Growth in earnings per share usually translates to a higher stock price. Hence, Apple could still emerge as a valuable long-term investment, even without considerable revenue growth, as long as the company continues to generate cash flow from its operations. The services sector, which is Apple's most rapidly expanding and profitable segment, is likely to enhance its future earnings further.

It Might Not Be the Right Time to Buy Shares

While Apple’s track record of boosting earnings per share is impressive, it does not entirely substitute for the necessity of actual revenue growth.

Investors must be cautious not to overvalue Apple stock while the company seeks a new growth catalyst. The optimism regarding Apple's potential innovations, particularly around Apple Intelligence, appears to be reflected in the stock's current price. The price-to-earnings (P/E) ratio has reached its highest point in years, with a forward P/E ratio of 34 when assessed using 2025 earnings forecasts.

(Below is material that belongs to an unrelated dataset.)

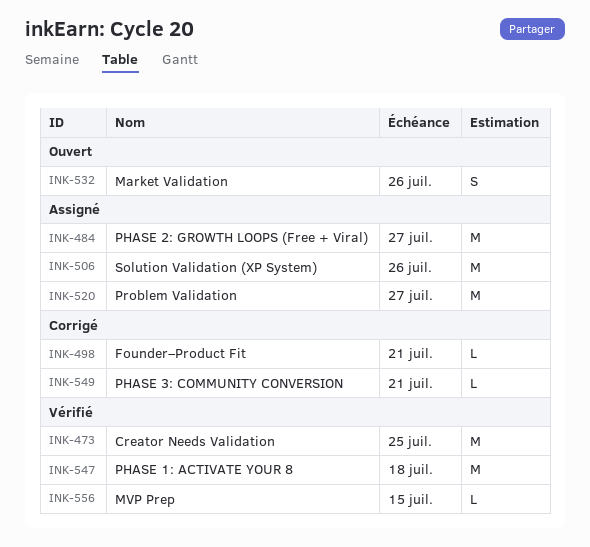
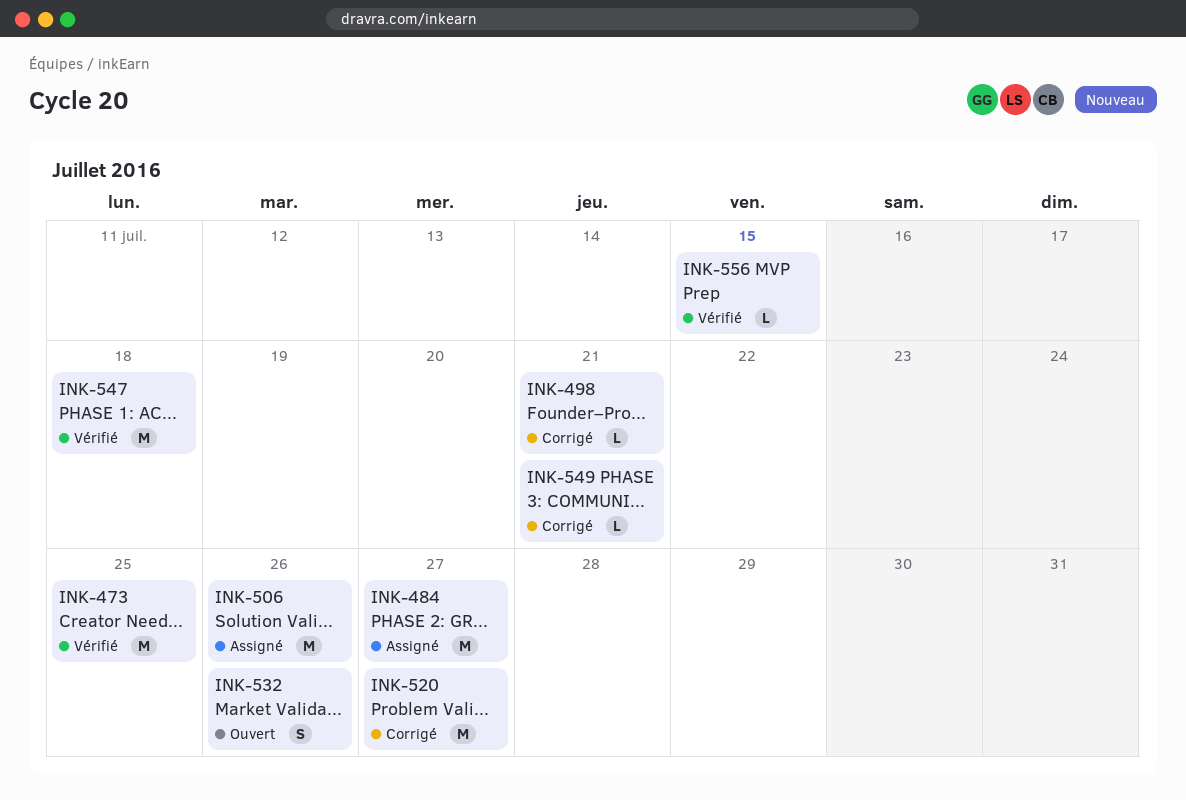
INK-520, status: Assigné -> Corrigé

If current analyst projections hold true, Apple may average around 13% to 14% annual earnings growth over the next three to five years, which seems steep at this valuation. This results in a price/earnings-to-growth (PEG) ratio of 2.5, which is about as high as an investor should consider for a quality stock like Apple. Such a valuation exposes investors to potential downside risk if the company fails to meet expectations.

Even though Apple is an outstanding company, achieving strong returns may prove more challenging due to its size and current valuation unless a new transformative growth driver emerges. Until that happens, investors should manage their expectations and approach the stock with caution.